Description of the task: All of the data that follows should be given again exactly, without its images.

Entries shown:

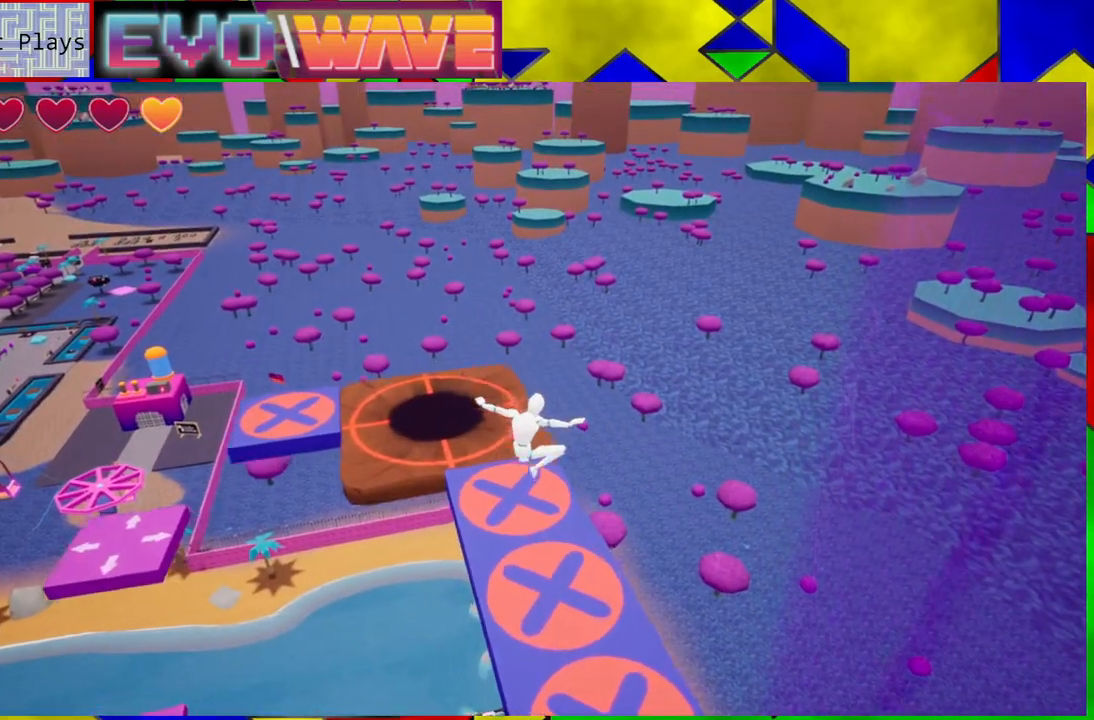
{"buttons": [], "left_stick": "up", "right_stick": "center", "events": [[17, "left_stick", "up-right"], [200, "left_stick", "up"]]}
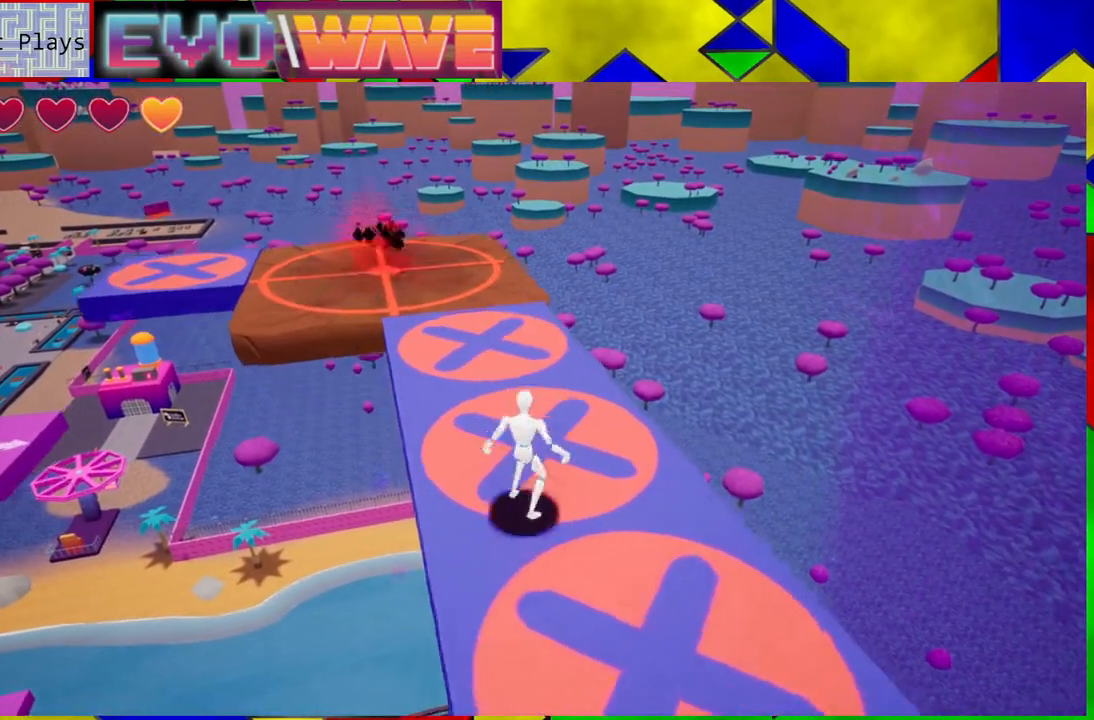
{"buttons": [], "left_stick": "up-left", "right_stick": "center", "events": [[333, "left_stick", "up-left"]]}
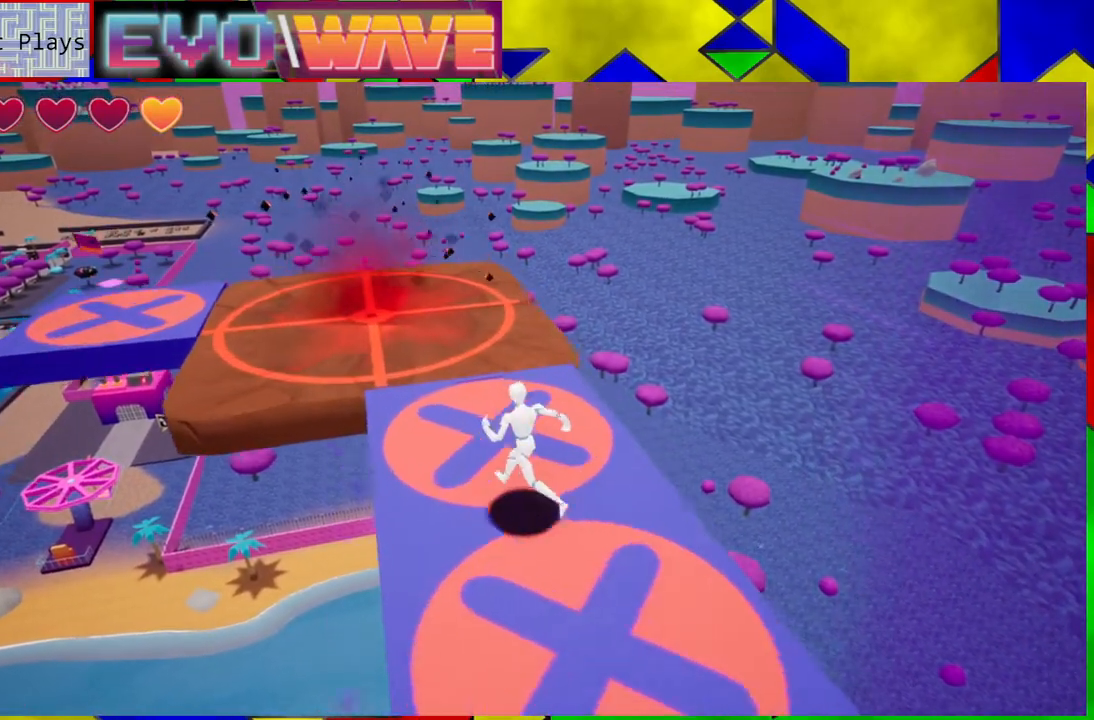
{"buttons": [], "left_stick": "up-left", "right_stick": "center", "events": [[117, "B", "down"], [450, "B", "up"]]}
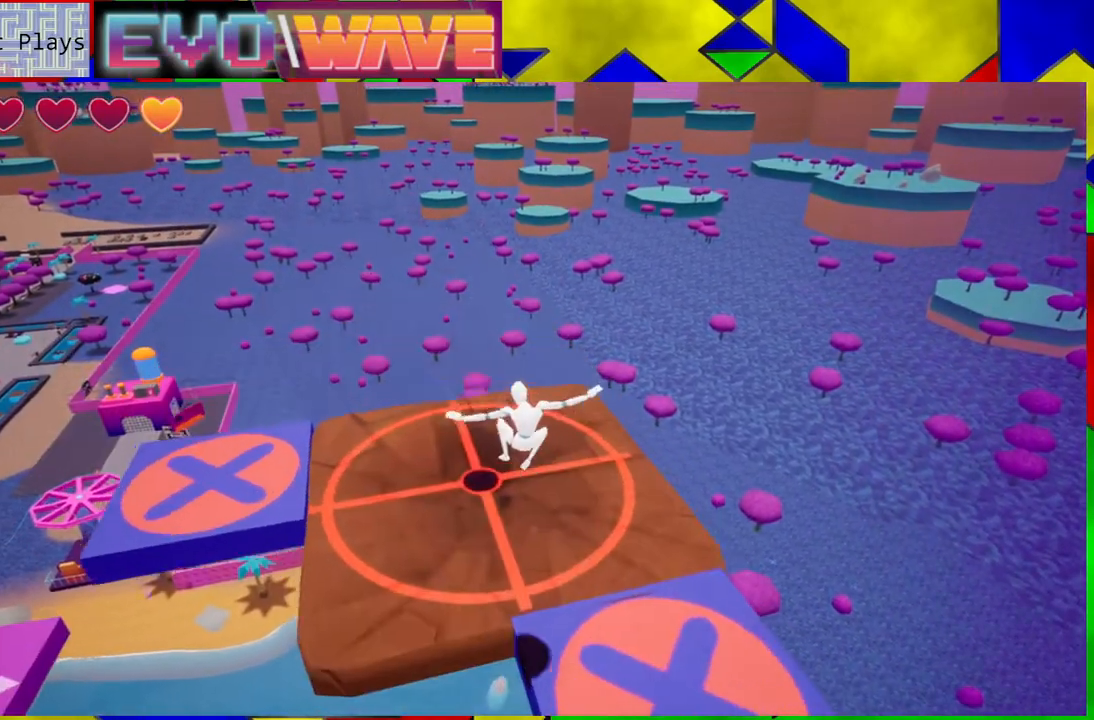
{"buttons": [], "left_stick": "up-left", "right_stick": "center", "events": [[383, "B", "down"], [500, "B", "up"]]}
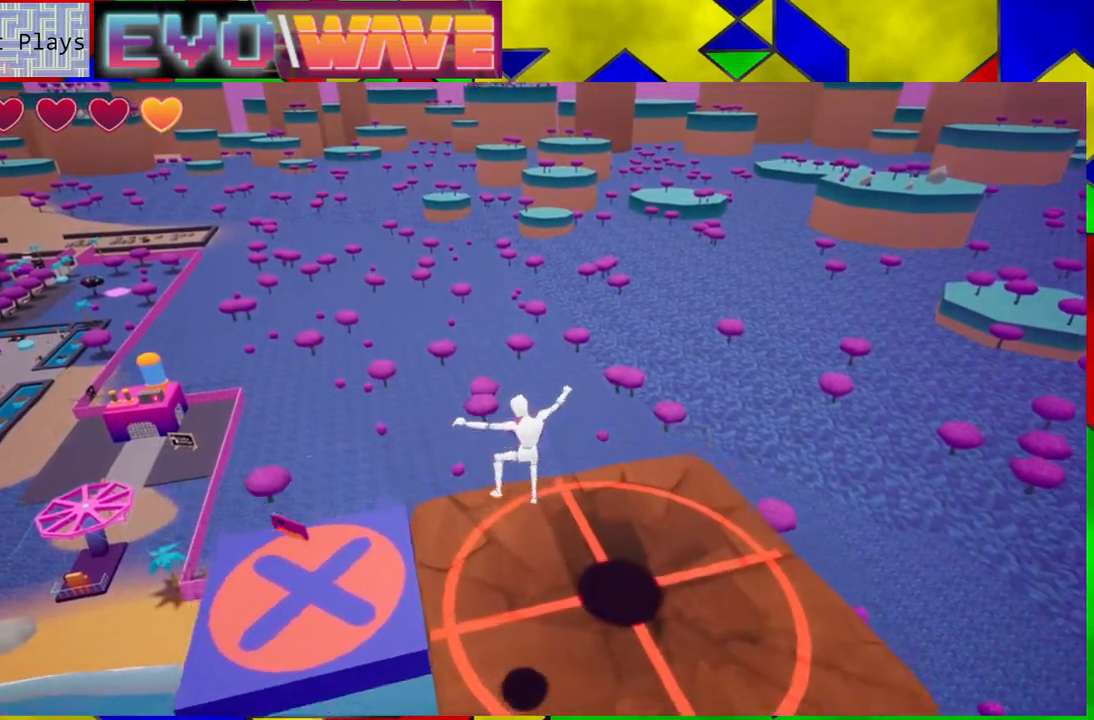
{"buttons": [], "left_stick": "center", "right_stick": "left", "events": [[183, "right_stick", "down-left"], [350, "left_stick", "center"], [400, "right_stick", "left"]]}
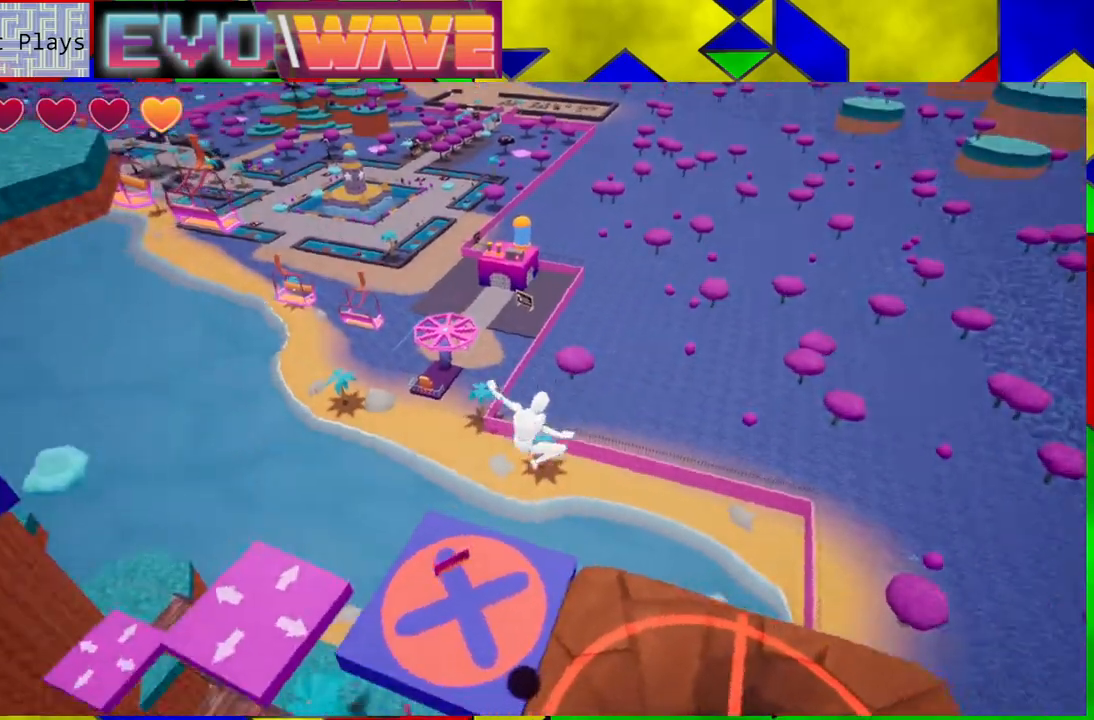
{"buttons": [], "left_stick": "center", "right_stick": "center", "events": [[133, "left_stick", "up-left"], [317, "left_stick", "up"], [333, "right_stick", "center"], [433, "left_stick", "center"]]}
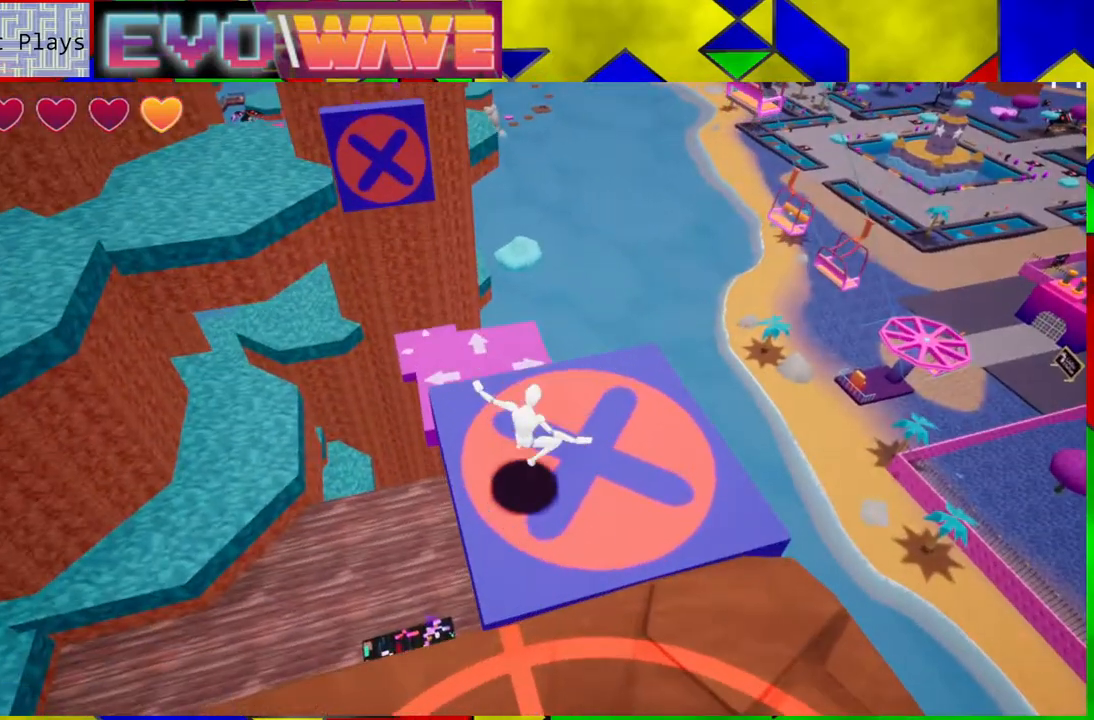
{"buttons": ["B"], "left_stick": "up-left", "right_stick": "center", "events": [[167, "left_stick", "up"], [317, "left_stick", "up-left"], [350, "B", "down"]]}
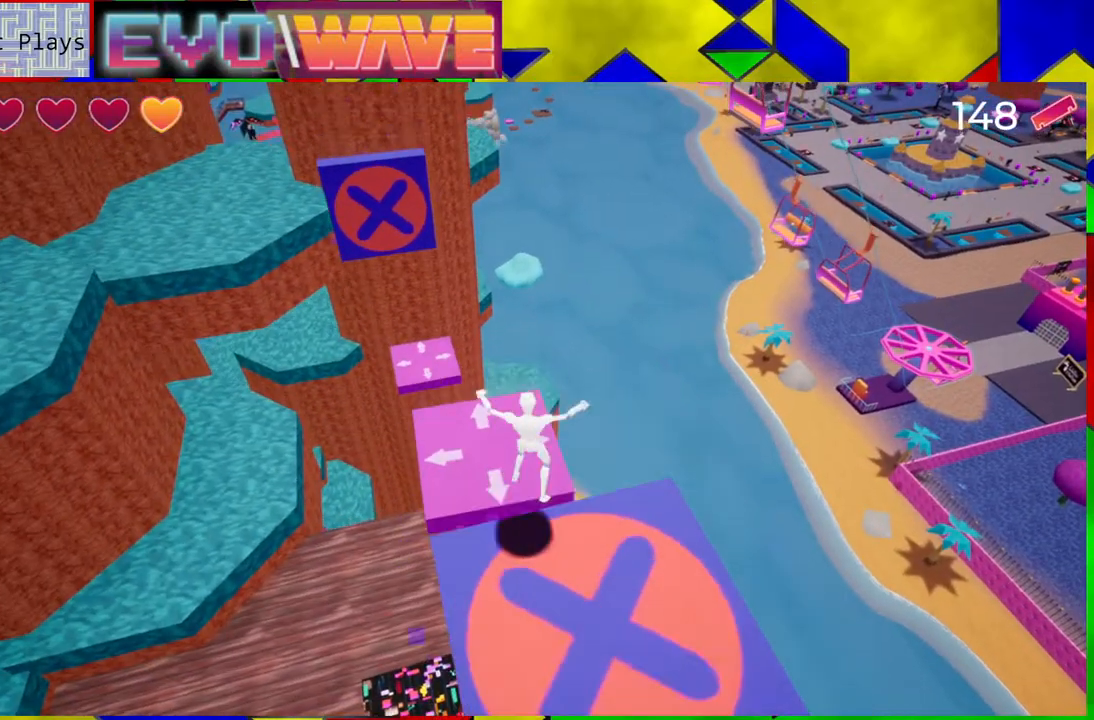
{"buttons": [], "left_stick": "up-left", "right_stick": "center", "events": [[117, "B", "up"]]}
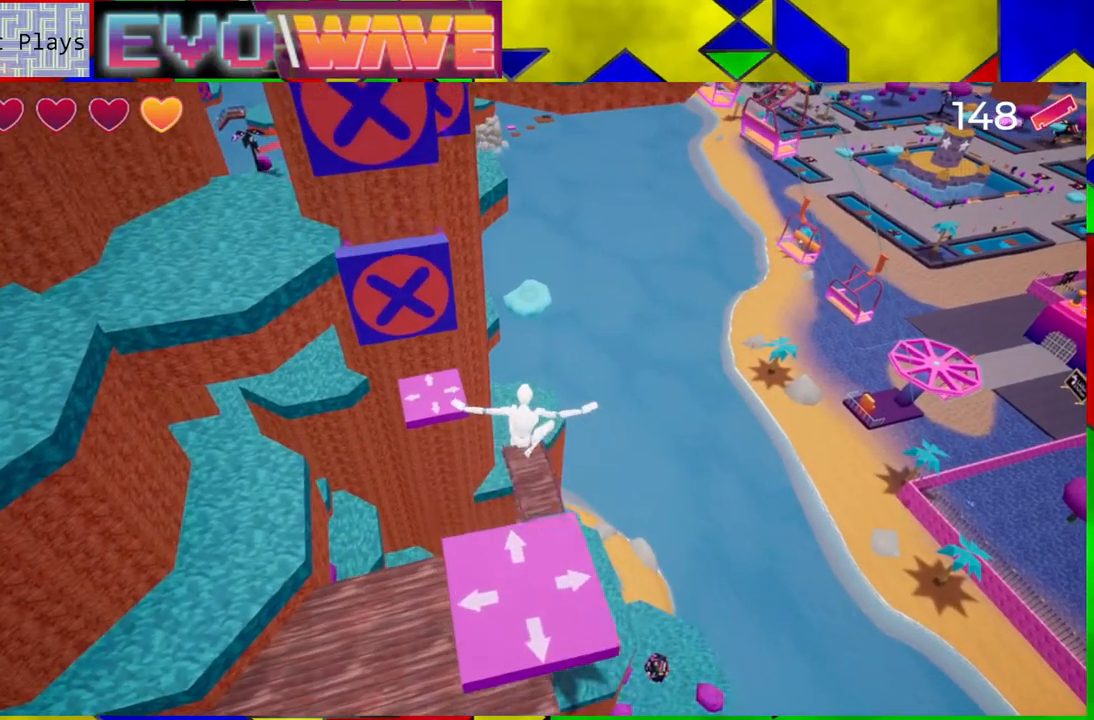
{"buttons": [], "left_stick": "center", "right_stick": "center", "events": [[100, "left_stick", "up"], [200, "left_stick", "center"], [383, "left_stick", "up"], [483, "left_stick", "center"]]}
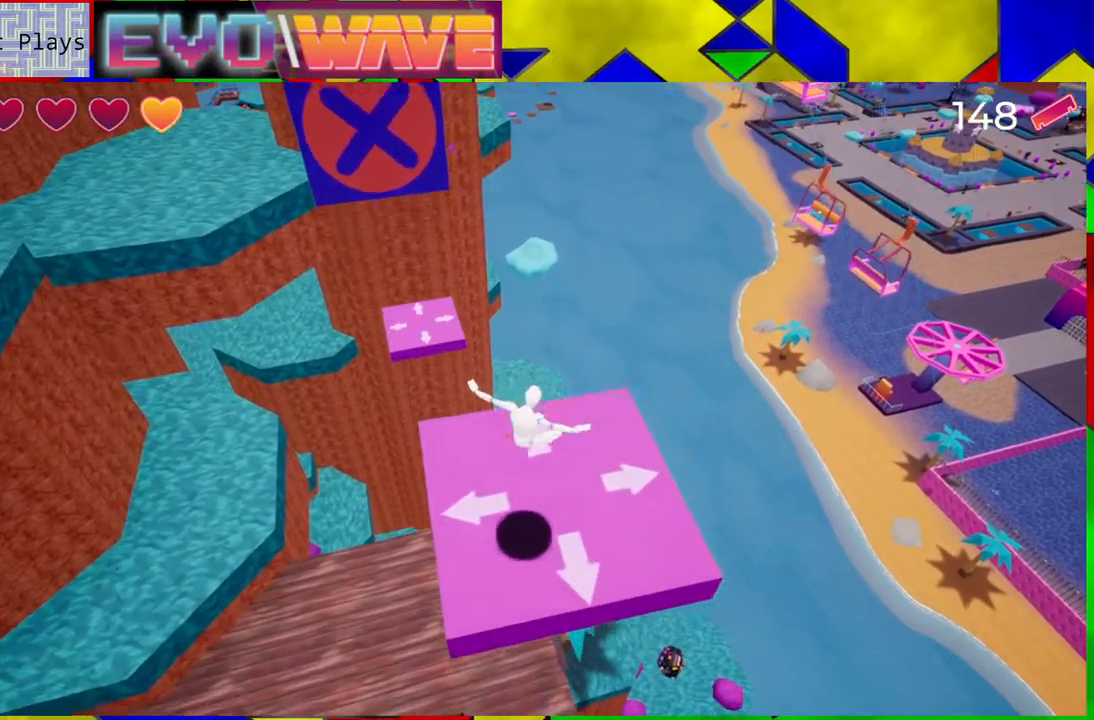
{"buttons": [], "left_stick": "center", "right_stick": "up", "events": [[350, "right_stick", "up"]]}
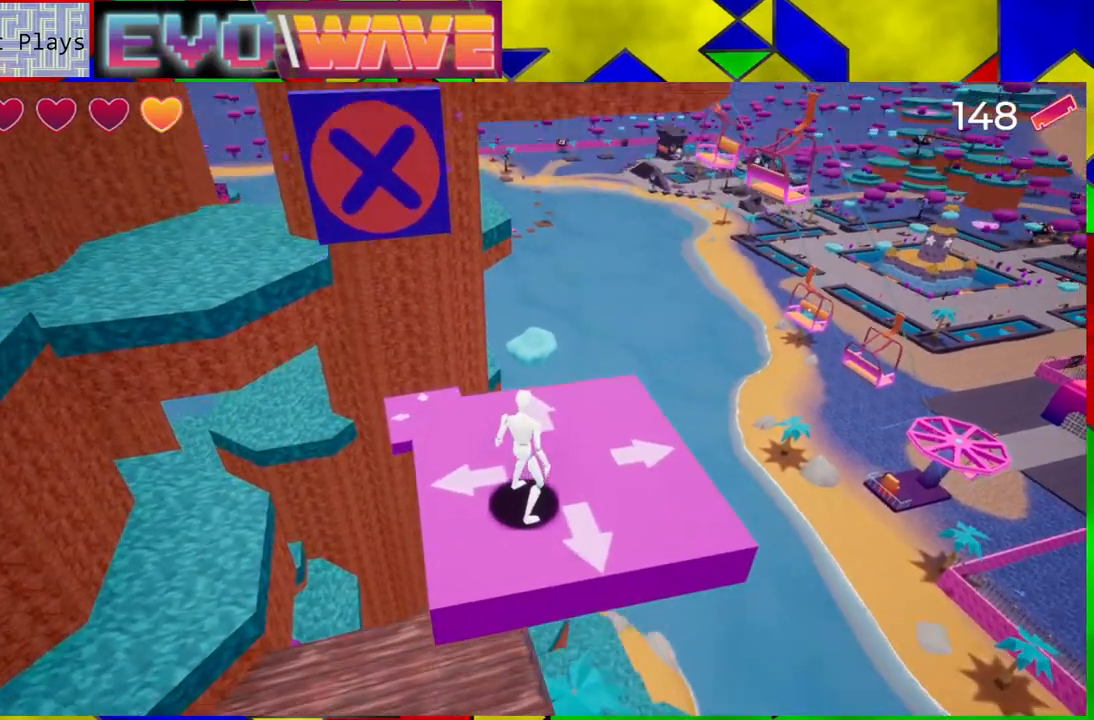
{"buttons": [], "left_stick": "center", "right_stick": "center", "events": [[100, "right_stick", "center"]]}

Exercise result:
{"buttons": [], "left_stick": "up", "right_stick": "center", "events": [[17, "left_stick", "up-right"], [200, "left_stick", "up"]]}
{"buttons": [], "left_stick": "up-left", "right_stick": "center", "events": [[333, "left_stick", "up-left"]]}
{"buttons": [], "left_stick": "up-left", "right_stick": "center", "events": [[117, "B", "down"], [450, "B", "up"]]}
{"buttons": [], "left_stick": "up-left", "right_stick": "center", "events": [[383, "B", "down"], [500, "B", "up"]]}
{"buttons": [], "left_stick": "center", "right_stick": "left", "events": [[183, "right_stick", "down-left"], [350, "left_stick", "center"], [400, "right_stick", "left"]]}
{"buttons": [], "left_stick": "center", "right_stick": "center", "events": [[133, "left_stick", "up-left"], [317, "left_stick", "up"], [333, "right_stick", "center"], [433, "left_stick", "center"]]}
{"buttons": ["B"], "left_stick": "up-left", "right_stick": "center", "events": [[167, "left_stick", "up"], [317, "left_stick", "up-left"], [350, "B", "down"]]}
{"buttons": [], "left_stick": "up-left", "right_stick": "center", "events": [[117, "B", "up"]]}
{"buttons": [], "left_stick": "center", "right_stick": "center", "events": [[100, "left_stick", "up"], [200, "left_stick", "center"], [383, "left_stick", "up"], [483, "left_stick", "center"]]}
{"buttons": [], "left_stick": "center", "right_stick": "up", "events": [[350, "right_stick", "up"]]}
{"buttons": [], "left_stick": "center", "right_stick": "center", "events": [[100, "right_stick", "center"]]}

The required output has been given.